The lady working the cart sells fresh lucuma ice cream and tops it with a lump of pecan ice cream when Ivo asks. Lucuma is a sweet fruit, but it has a nutty sort of taste too, so it the two pair perfectly. In the rest of the world, the top three flavors are chocolate, vanilla, and strawberry. In Peru, lucuma very justifiably boots strawberry off the list.


Ivo has also taken me to one of the most popular ice cream joints in Miraflores, the 4D Gelatería. This place is popular for two reasons: its fun span of flavor selections and its daaaaaaaamn good “ice cream” (technically gelato). Ivo is a big fan of the lime ice cream and the coffee ice cream, but I was feeling nostalgic so I went for cookies n’ cream.
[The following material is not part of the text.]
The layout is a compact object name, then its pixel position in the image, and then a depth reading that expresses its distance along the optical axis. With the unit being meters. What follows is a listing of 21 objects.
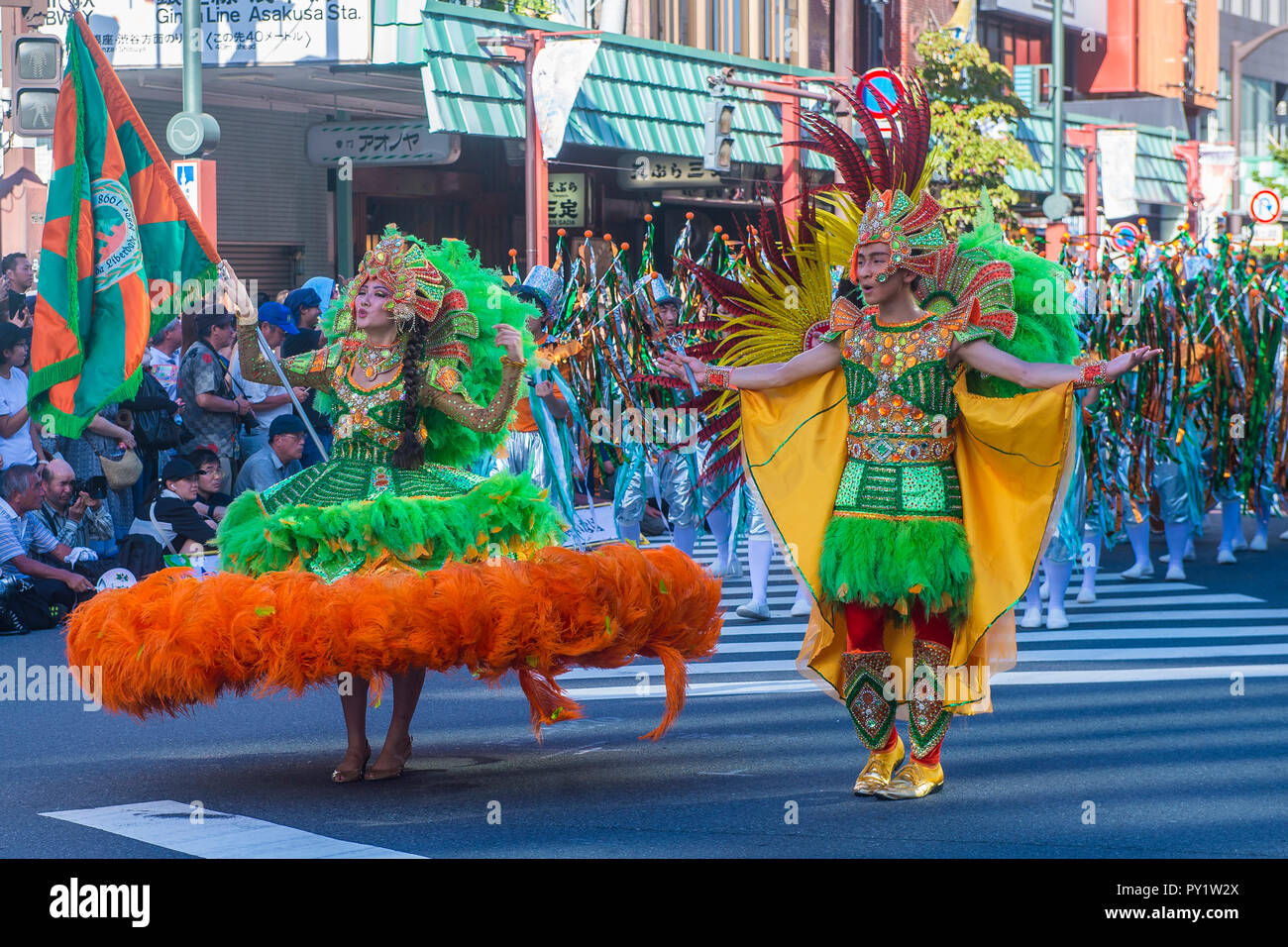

Here’s the thing: The “ice cream” (gelato) from 4D was fantastic quality, clearly. But it was also gelato, which for me, will always come in second best (albeit a VERY close second best) to genuine ice cream. What can I say? I grew up on Graeters in Cincinnati. Where gelato is soft and fruity, ice cream is dense and creamy. While I could almost drink some gelato with a straw, I’m used to breaking spoons in ice cream.


                    Come to me, my love.

Of course, this all might indicate that Peruvians don’t know how to indulge. Ridiculous! The Sofa Café next door to our Barranco apartment  sells a knockout traditional cheesecake. Café Café offers a pretty good version of a chocolate volcano, and its carrot cake is technically high quality — I take issue with the carrot cake because it was warm and not dense enough.


Carrot cake should be chilled, dense as a brick, raison-free, and slathered in sloppy cream cheese icing. Café Café serves it warm, light, and with precise velvety icing.

Screen Shot 2014-06-19 at 1.24.12 PM

That’s more like it. It’s not chocolate until it’s drenched in more chocolate.

Even the little food fairs that are held on a regular basis in our neighborhood nearby the Puente de Suspiros put out some hefty homemade treats. Last time we visited, I pointed to a crumbly sweet graham cracker pie crust stuffed with a lucuma filling and crunchy chocolate flakes. The lady behind the table promptly handed me the WHOLE PIE on a plate. Even with Ivo’s help, I could barely finish half.


Finally, I’ve got to mention Café Haiti. Unfortunately, as big and lush as their cakes look, they have not impressed me. However, this place definitely offers the best cappuccinos I’ve ever had. Go figure though: they’ve been making them for about 50 years.


It might still be grey outside, but I definitely feel better! Also, I’m getting a sudden and inexplicable urge to go visit the café downstairs… and if I get a coffee, I should probably get something to with it, right?